Conclusion on Adrenal Fatigue Treatment
The traditional medical approach to diagnosing chronic disease does not take into consideration their sub-clinical stages, which have reached epidemic proportions worldwide. These include borderline hypothyroidism, borderline hypertension, and borderline diabetes.
In the case of Adrenal Fatigue treatment, clearly the threshold of science has not been reached according to conventional medicine. Current laboratory tools are considered sufficient. Symptoms tied to adrenal weakness are assigned to other syndromes with similar and overlapping clinical pictures, including depression, fibromyalgia, and chronic fatigue.
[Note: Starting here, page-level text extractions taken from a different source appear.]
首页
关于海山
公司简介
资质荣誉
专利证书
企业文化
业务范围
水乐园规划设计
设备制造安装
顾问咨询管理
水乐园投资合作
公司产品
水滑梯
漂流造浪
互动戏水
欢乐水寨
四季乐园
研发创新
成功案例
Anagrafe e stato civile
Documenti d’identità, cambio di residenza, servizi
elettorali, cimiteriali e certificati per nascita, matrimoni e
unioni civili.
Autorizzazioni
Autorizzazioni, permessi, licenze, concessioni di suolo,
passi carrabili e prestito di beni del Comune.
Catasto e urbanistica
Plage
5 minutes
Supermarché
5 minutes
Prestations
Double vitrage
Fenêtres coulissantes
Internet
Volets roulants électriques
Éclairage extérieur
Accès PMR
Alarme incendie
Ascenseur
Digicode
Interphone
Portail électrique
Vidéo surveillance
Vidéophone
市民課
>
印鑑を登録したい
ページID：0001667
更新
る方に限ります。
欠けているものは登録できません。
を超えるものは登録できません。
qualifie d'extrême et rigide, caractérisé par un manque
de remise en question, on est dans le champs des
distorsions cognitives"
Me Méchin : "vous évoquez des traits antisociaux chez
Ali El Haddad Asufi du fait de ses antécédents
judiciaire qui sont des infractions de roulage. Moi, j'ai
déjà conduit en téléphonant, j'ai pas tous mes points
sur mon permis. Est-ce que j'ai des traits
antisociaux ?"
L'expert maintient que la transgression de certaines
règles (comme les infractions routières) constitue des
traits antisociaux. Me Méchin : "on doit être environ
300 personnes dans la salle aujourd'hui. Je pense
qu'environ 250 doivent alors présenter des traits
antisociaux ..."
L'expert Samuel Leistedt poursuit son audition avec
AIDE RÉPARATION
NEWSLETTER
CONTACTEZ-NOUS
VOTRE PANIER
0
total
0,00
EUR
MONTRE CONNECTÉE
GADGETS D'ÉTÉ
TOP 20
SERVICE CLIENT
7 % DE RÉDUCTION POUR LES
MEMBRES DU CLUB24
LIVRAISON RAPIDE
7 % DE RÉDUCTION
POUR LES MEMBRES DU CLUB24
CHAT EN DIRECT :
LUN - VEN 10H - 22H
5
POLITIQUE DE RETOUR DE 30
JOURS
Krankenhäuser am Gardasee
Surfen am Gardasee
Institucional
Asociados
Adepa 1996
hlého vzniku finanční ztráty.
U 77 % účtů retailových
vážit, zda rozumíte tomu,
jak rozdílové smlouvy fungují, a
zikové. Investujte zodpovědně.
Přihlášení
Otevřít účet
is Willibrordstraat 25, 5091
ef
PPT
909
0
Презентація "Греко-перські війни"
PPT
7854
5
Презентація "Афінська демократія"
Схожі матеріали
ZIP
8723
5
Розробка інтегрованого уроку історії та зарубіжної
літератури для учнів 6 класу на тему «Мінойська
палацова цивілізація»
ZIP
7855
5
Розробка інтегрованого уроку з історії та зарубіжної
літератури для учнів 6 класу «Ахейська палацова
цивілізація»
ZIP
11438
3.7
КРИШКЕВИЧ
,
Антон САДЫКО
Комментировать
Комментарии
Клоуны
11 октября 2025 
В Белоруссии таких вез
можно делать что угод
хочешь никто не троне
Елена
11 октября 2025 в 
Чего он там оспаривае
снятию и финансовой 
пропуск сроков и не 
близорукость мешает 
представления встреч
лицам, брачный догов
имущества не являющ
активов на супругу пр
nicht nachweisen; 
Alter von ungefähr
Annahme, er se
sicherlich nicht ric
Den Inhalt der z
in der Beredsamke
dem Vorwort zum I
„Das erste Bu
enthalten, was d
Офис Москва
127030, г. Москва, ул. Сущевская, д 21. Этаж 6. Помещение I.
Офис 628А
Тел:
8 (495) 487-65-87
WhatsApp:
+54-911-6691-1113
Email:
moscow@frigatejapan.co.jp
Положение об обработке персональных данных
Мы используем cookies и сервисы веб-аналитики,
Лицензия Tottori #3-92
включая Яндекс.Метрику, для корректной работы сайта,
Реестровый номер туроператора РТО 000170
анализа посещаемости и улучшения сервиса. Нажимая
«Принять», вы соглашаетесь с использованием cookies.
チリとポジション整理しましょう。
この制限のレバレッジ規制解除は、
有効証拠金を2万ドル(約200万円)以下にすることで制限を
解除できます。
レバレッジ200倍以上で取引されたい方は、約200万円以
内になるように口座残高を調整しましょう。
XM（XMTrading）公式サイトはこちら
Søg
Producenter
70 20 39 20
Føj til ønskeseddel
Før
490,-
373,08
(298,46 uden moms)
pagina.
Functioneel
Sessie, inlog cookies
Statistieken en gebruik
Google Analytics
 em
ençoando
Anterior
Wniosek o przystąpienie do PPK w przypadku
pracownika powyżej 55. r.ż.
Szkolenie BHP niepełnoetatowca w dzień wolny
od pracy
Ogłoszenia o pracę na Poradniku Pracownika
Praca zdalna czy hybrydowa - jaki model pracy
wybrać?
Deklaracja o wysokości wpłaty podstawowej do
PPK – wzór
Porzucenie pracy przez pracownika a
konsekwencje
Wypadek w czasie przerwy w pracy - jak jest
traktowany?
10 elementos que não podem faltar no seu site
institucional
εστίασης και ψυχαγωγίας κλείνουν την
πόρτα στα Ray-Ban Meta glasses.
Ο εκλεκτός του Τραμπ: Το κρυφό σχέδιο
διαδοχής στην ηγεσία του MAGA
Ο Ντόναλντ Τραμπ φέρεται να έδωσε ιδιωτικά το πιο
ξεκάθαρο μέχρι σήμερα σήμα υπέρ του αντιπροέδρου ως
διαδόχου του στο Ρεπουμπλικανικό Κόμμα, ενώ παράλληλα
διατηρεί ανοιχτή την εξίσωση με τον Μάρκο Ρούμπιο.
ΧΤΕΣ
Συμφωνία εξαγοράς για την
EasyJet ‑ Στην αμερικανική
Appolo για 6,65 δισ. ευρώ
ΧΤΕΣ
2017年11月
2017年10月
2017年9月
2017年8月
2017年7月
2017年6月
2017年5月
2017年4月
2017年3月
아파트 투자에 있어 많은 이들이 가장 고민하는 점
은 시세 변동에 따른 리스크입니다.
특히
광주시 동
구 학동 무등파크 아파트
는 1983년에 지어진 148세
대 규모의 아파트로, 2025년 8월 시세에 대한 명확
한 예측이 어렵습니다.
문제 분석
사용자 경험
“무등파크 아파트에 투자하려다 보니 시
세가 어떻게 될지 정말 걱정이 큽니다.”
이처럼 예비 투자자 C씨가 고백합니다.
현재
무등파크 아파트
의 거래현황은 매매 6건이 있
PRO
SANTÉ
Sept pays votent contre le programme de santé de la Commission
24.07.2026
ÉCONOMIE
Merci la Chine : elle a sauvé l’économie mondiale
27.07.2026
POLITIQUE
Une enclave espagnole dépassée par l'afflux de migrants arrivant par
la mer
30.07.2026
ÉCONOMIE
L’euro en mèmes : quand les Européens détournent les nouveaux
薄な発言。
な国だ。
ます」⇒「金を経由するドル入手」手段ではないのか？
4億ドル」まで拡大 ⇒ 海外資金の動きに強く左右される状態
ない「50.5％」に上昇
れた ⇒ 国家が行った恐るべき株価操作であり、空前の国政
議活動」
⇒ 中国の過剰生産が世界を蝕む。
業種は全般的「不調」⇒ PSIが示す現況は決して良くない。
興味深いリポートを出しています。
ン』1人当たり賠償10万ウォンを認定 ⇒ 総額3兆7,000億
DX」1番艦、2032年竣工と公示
Let us draw a parallel between the current rejections of Adrenal Fatigue by the same mindset insisting that fibromyalgia or chronic fatigue syndrome is not a real medical condition not too long ago. The similarity is striking. Elevating the man made arbitrary bar of what is considered science to a point that modern laboratories are unable to reach with current technology can be dangerously inept. Using this as justification to reject a condition with such overwhelmingly widespread physical debilitating symptoms only makes matters worse for the very people who need care and attention.
Theory and debate is great for the academic mind and the ego, but does little for those who suffer. Technical debate should not stand in the way of healing those in need. Simple logic points to the existence of a sub-clinical state of adrenal weakness, regardless of whether laboratory testing is currently sensitive enough to detect it. The debate of whether to call this sub-clinical state Adrenal Fatigue, adrenal burnout, adrenal exhaustion, mild adrenal insufficiency, non-Addison’s hypoadrenia, decompensatory syndrome, mind-body syndrome, or tension syndrome becomes insignificant if one focuses on the big picture: healing the patient. For the time being, we call it Adrenal Fatigue because that is the most logical name due to the close association of our understanding of adrenal function.
Regardless of the name assigned to this condition, one needs to be practical when it comes to Adrenal Fatigue treatment. One consideration is to embark on a trial course of natural adrenal support, and let the clinical results guide us forward.